A. Selayang Pandang Pondok Pesantren Darul Huda
Pondok Pesantren Darul Huda adalah salah satu dari sekian banyak pondok pesantren yang ada di kabupaten Ponorogo.
Di bawah asuhan K.H. Hasyim Sholeh sebagai pendiri Pondok Pesantren Darul Huda yang wafat pada 2004, kemudian diteruskan oleh putra sulung beliau K.H Abdus Sami’, Pondok Pesantren Darul Huda saat ini mengalami banyak sekali perkembangan ke arah positif. Berdiri sejak tahun 1968 dengan menggunakan metode “’Ala an Nahji as Salafiyah al Haditsah” dengan maksud bahwa Pondok Pesantren Darul Huda melestarikan metode lama yang baik dan mengembangkan metode baru yang lebih baik.
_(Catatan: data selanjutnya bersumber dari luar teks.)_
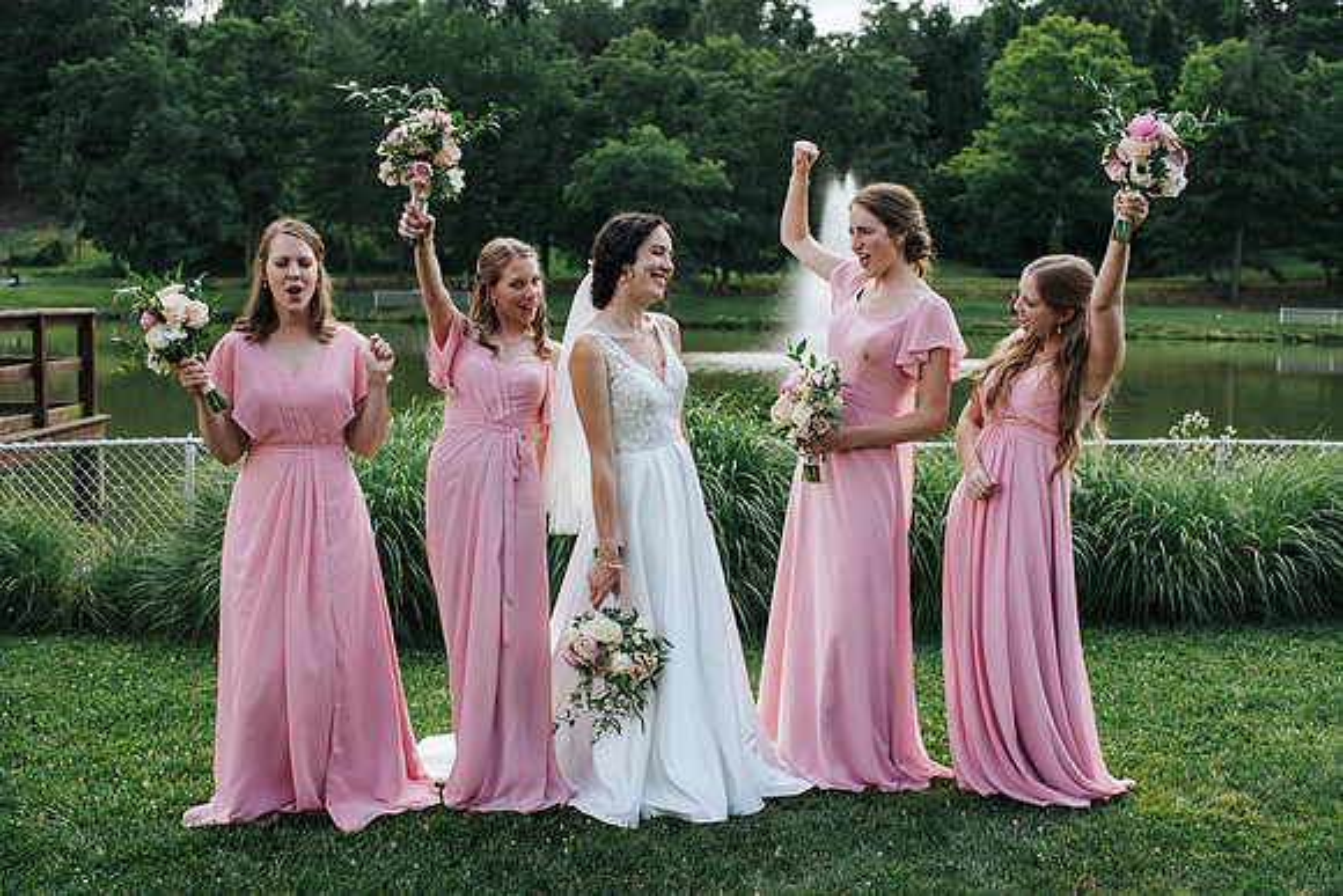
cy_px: 450
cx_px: 704
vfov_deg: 33.9
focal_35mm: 39
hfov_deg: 49.1
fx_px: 1471
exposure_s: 1/640
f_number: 3.2
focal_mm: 35
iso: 160
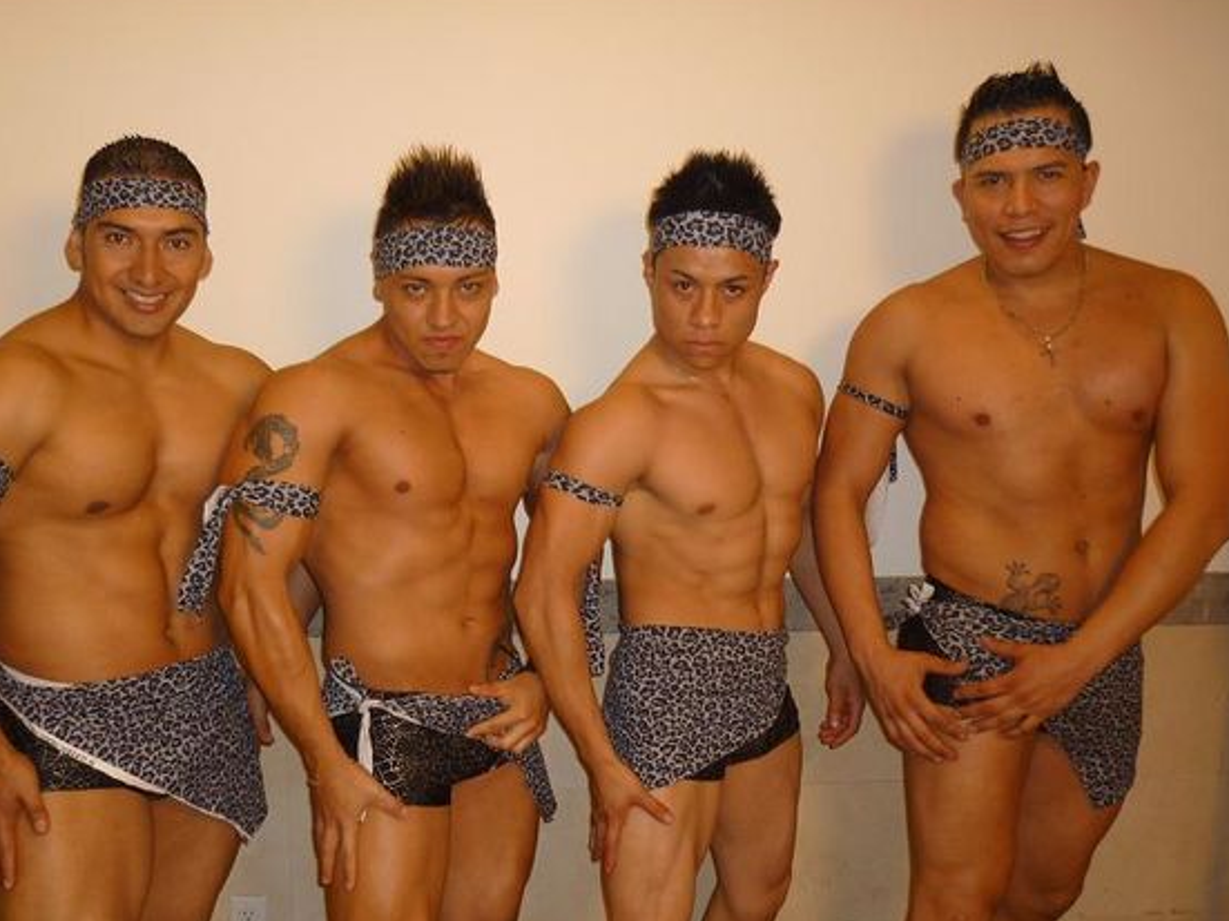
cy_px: 502
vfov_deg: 39.6
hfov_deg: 51.2
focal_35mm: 36
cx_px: 533
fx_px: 1278
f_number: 2.8
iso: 100
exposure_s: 1/30
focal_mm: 5.5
Metode ini diterapkan di Pondok Pesantren Darul Huda dengan bentuk pendidikan formal dan non formal. Adapun Pendidikan formal meliputi: MTs (sederajat SMP), MA (sederajat SMA), dan Madrasah Diniyah (MMH). Sedangkan pendidikan non formal diselenggarakan dalam bentuk pengajian kitab-kitab kuning ala salafi.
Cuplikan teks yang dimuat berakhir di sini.